Susan Pollock – Antik Mezopotamya (2017)

Mezopotamya dediğimiz ve bugün Irak ve Suriye’nin geniş kesimlerini de içine alan Fırat ve Dicle ırmakları arasındaki alüvyal düzlükleri kapsayan bölgenin adı Yunanca “Irmaklar arasındaki yer” anlamına gelir.

Bölgenin antik yerleşimcileri güneybatı İran, Zagros sıradağlarındaki ovalar ve Torosların eteklerinde yaşayan insanlar da dâhil olmak üzere, kendi bölgelerinin dışındaki topluluklarla etkileşim içinde olmuşlardır.

Susan Pollock’un bu muhteşem çalışması da, farklı disiplinlerin de verilerinden yararlanarak MÖ 5000 ile 2100 tarihleri arasındaki yaklaşık üç bin yıllık süreç boyunca Mezopotamya’daki ilk devletlerin ve uygarlıkların ortaya çıkışını ele alıyor.

Pollock bunu yaparken, yalnızca antoropolojiden değil, aynı zamanda arkeoloji, ekonomi politik ve feminist antropolojinin katkılarından da yararlanarak konu hakkında oldukça zengin bir çerçeve sunuyor.

Kitapta ele alınan kimi konular şöyle:

  • Mezopotamya’da ilk hanedanlar dönemi,
  • Coğrafi ortam ve çevre,
  • Kentler,
  • Köyler,
  • Höyükler ve yerleşim örüntüleri,
  • Beş ve dördüncü binyılların haraç ekonomileri,
  • Mal dağıtım yöntemi,
  • Bürokrasinin gelişmesi,
  • Yazının kökenleri,
  • İdeoloji ve güç imgeleri,
  • Mezopotamya’da anıtsal mimari,
  • Mezopotamya’da gösterişçi tüketim…

Çok sayıda görsel ve harita ile zenginleşen kitabı, bilhassa Mezopotamya medeniyetine giriş yapmak isteyen okurlara yetkin bir çalışma olarak öneriyoruz.

  • Künye: Susan Pollock – Antik Mezopotamya: Var Olmamış Cennet, çeviren: Burak Esen, Sümer Yayıncılık, antropoloji, 264 sayfa, 2017

Frederick Douglass – Özgürlük Yolu (2017)

1818-1895 arasında yaşamış Frederick Douglass, Amerika’da kölelik karşıtı mücadelenin ilk ve simge isimlerinden biri.

Frederick Douglass her siyah gibi köle olarak yaşamına başladı ve tam yirmi yılını köle olarak geçirdi.

Douglass 1838’de Baltimore’a, oradan Philadelphia’ya ve en sonunda New York’a kaçacak ve bundan sonra bütün ömrünü insan hakları ve özgürlükler için mücadele etmeye adayacaktı.

İşte bu kitap, birebir kendisinin ağzından hayatının dönüm noktalarını bizimle paylaşıyor.

Kitap, Douglass’ın bir köleden kölelik karşıtı toplantılarda etkili konuşan bir hatibe dönüşmesine, kölelik karşıtı yayın yapan gazeteler çıkarmasından ülke çapında etkili mücadele yürüten bir lider haline gelişine uzanan süreci adım adım anlatıyor.

□ □ □

[Sorun tanımı A] Lütfen aşağıdaki kayıtların bütün satırlarını aynen tekrarlayın, resimleri yanıta almayın.
Metin ile kayıtlar arasında herhangi bir bağlantı yoktur.

(Çıkarılmış veri kayıtları)
□ □ □

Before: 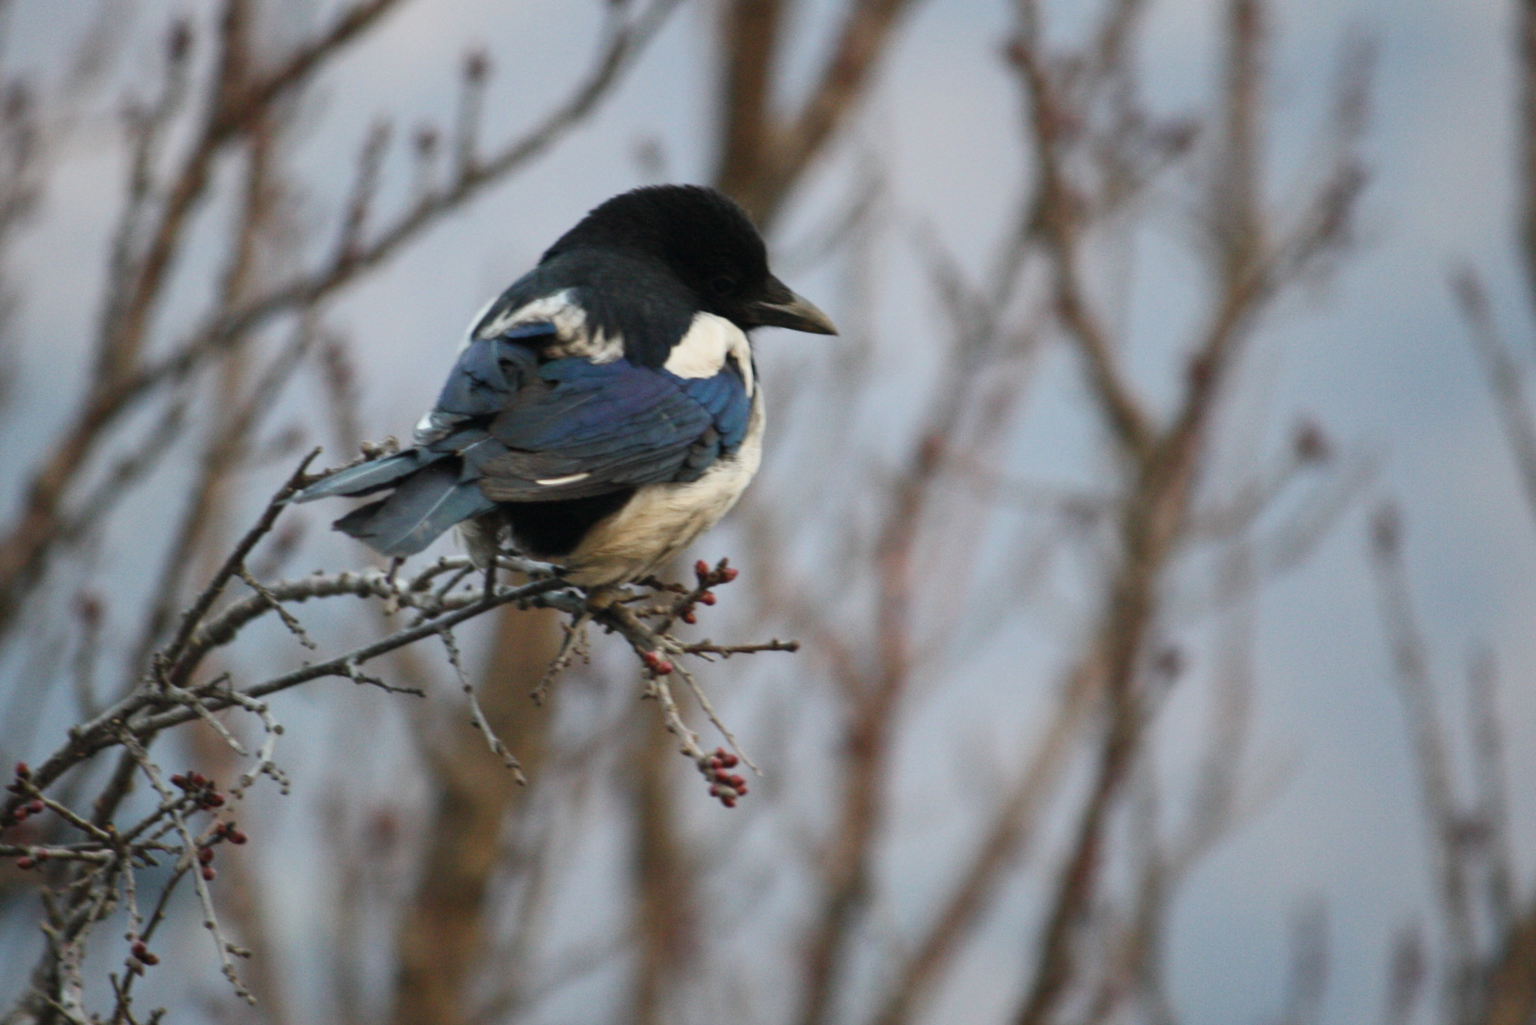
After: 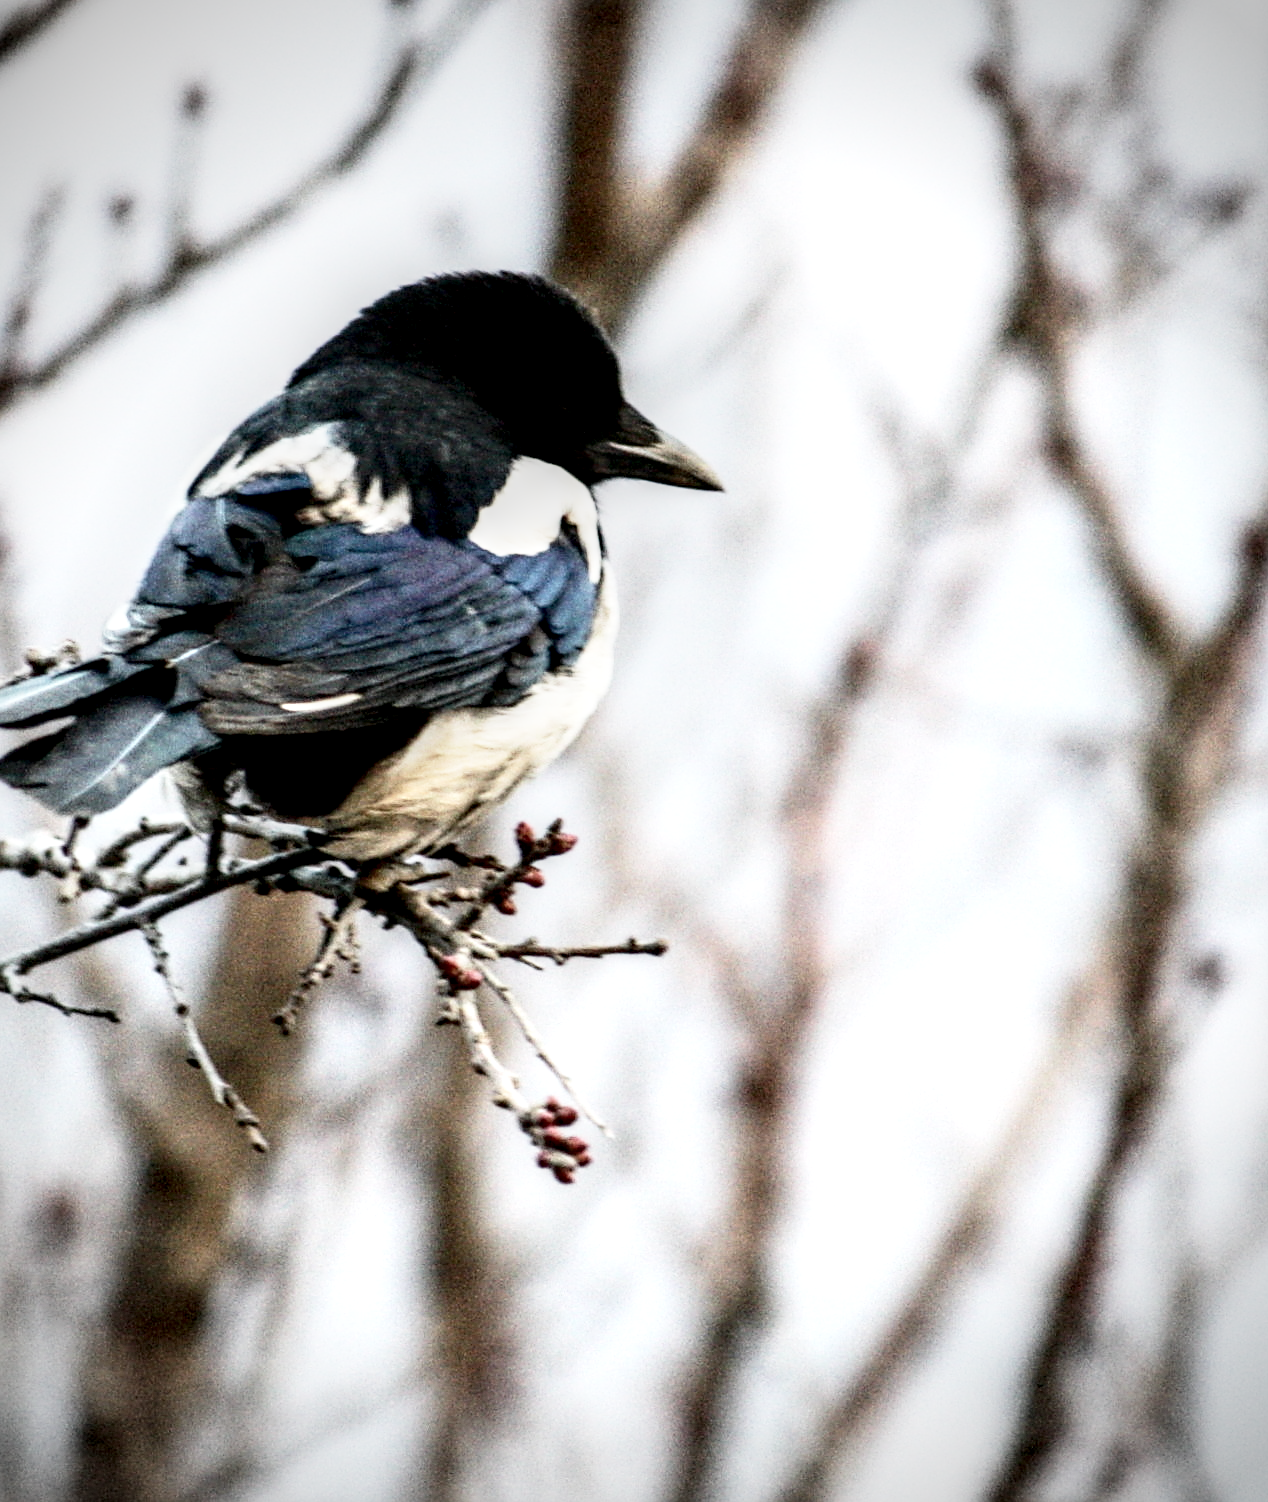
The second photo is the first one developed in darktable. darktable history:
sharpen: amount 0.49
crop and rotate: left 22.385%, right 21.3%
exposure: exposure 0.123 EV, compensate exposure bias true, compensate highlight preservation false
base curve: curves: ch0 [(0, 0) (0.012, 0.01) (0.073, 0.168) (0.31, 0.711) (0.645, 0.957) (1, 1)], preserve colors none
local contrast: highlights 22%, shadows 70%, detail 170%
vignetting: fall-off radius 45.75%
contrast brightness saturation: contrast 0.255, saturation -0.32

□ □ □

[Sorun tanımı B] Kitap tanıtımları metnine göre şu ifadeler doğru mu: (i) Mezopotamya adı Yunanca "Irmaklar arasındaki yer" anlamına gelir; (ii) Pollock'un kitabı yaklaşık iki bin yıllık bir süreci ele alır; (iii) Frederick Douglass otuz yılını köle olarak geçirdi? Her biri için evet ya da hayır deyip kararı belirleyen sözcükleri metinden birebir alıntılayın.

[Beklenen çıktı A]
Before: 
After: 
The second photo is the first one developed in darktable. darktable history:
sharpen: amount 0.49
crop and rotate: left 22.385%, right 21.3%
exposure: exposure 0.123 EV, compensate exposure bias true, compensate highlight preservation false
base curve: curves: ch0 [(0, 0) (0.012, 0.01) (0.073, 0.168) (0.31, 0.711) (0.645, 0.957) (1, 1)], preserve colors none
local contrast: highlights 22%, shadows 70%, detail 170%
vignetting: fall-off radius 45.75%
contrast brightness saturation: contrast 0.255, saturation -0.32

[Beklenen çıktı B]
(i) Evet: "Yunanca “Irmaklar arasındaki yer” anlamına gelir"
(ii) Hayır: "yaklaşık üç bin yıllık süreç"
(iii) Hayır: "tam yirmi yılını köle olarak geçirdi"